Wednesday, March 8, 2017

routines

So I've recently come into a morning routine. Recently like about a week ago. I'm not a routine person, never really aspired to or desired more routine in my life.... I've always preferred to be spontaneous and to go with the flow and all that kind of thing. But every now and then I'm reminded of the value of a routine, especially in certain inherently repetitive aspects of life. Morning is going to be roughly the same thing whether I have a routine or not: there will be waking, coffee, preparing our kid's lunch, getting breakfast on the table, making sure said kid gets to school, getting my own butt to work, etc. So when someone suggested a morning routine to me, I decided to give it a try. It's nothing new, no new ideas of what to include in that routine, just plugging in a little time for meditation. In my case, some in the house and then while the oatmeal is baking (dude, haven't tried baked oatmeal yet? check it out) taking the dog for a walk around the park. I'm not very good at routine, though, because I've been so resistant to it my entire life. Last week went pretty well with it until Sunday morning when I just slept in because that's what one does on Sunday mornings. Then Monday morning went alright, but Tuesday morning I just wasn't getting out of bed yet. This morning I'm up earlier than my "official" routine starts, which is why I'm here.

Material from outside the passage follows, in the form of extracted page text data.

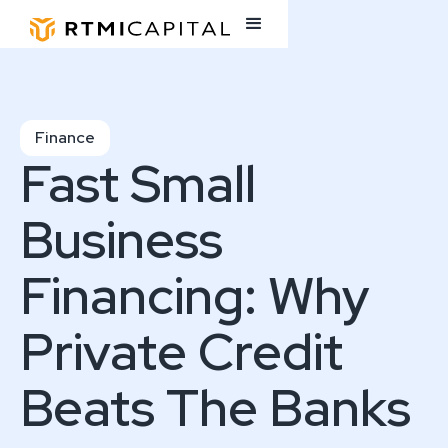
Finance
Fast Small
Business
Financing: Why
Private Credit
Beats The Banks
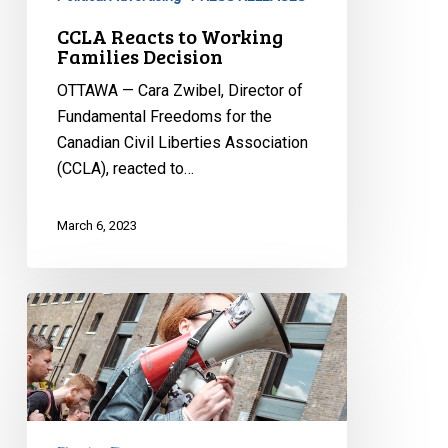
CCLA Reacts to Working
Families Decision
OTTAWA — Cara Zwibel, Director of
Fundamental Freedoms for the
Canadian Civil Liberties Association
(CCLA), reacted to…
March 6, 2023
CCLA
Intervening
at
Ontario
Court
of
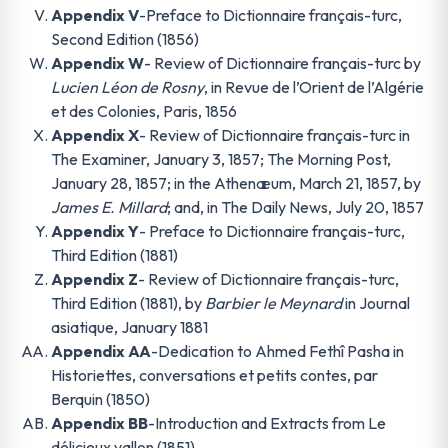
Appendix V
-Preface to Dictionnaire français-turc,
Second Edition (1856)
Appendix W
- Review of Dictionnaire français-turc by
Lucien Léon de Rosny
, in Revue de l’Orient de l’Algérie
et des Colonies, Paris, 1856
Appendix X
- Review of Dictionnaire français-turc in
The Examiner, January 3, 1857; The Morning Post,
January 28, 1857; in the Athenæum, March 21, 1857, by
James E. Millard
; and, in The Daily News, July 20, 1857
Appendix Y
- Preface to Dictionnaire français-turc,
Third Edition (1881)
Appendix Z
- Review of Dictionnaire français-turc,
Third Edition (1881), by
Barbier le Meynard
in Journal
asiatique, January 1881
Appendix AA
-Dedication to Ahmed Fethî Pasha in
Historiettes, conversations et petits contes, par
Berquin (1850)
Appendix BB
-Introduction and Extracts from Le
délicieux vallon (1851)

And now I'm at a loss as to what to write. I think I had an idea of what I wanted to write, but now it's gone. Lost in the mire of routine.

Saturday, March 4, 2017

writing just to write - 4 March 2017

I don't know what I'm going to write here. I'm just writing. I keep getting these reminders of how hard it is to write if you don't practice, and I don't practice. There are reasons. Always reasons. Excused. I'm a slave to King Busy. I'm a father, a husband, a small business owner, no one's paying me to write and I've got "better" things to do with my time. But is it "better" to stare at facebook for an extra 20 minutes? Last week, I spent 83 minutes watching the worst movie I've ever seen. Literally. What could I have written in those 83 minutes? I don't know. I'll never know, but I can find out what I'll write in the next 10 minutes right now, and that's exactly what I'm planning to do. Cave mode is on. Well, not literally, because I'm on the Foley stage computer and that control room is not cave compatible, but the browser only has one tab open (this one), the email client is quit, my phone is in silent mode (and screen-side down), and the rest of the house is still sleeping. So I've got nothing better to do than write. Just write. Not edit. Maybe I'll do that later, maybe I won't. This is full on stream of consciousness writing at the moment, though, although I can't seem to stop myself from occasionally pausing to think about what comes next and definitely can't stop my fingers from correcting typos. That's just muscle memory, I think, but the former.... is that a bad habit or a good one developing? I think it's a good one developing. I want to go back and edit that sentence, but I'm not going to. I think the pause and think where is this stream going... that's a good thing, I think, even if I don't go anywhere interesting with it. Which I'm not doing right now. Certainly not. I'm just writing. Well, listening to Beyoncé and writing. I guess that's not really cave mode compatible, is it? But it does seem to go with writing better than it does with dialog editing, and I do it with dialog editing sometimes, too (low volume comparatively, and preferably instrumental music), so I'll allow it. I'm not in airplane mode, though, which is what I usually do in cave mode on the phone. I don't think that makes a big difference, though, at least not today. Pausing to sip coffee is definitely cave mode compatible. And, now, my kid is out of bed, 4 minutes before I'd said I'd keep writing.

Wednesday, March 1, 2017

the creative process

Today I had the distinct pleasure of screening a short movie which has not yet been released, and while I'm dying to gush about it I don't think I'm allowed to yet. But I can and will say that my creative juices are flowing in the aftermath of watching this. I don't trust myself to say any more right now.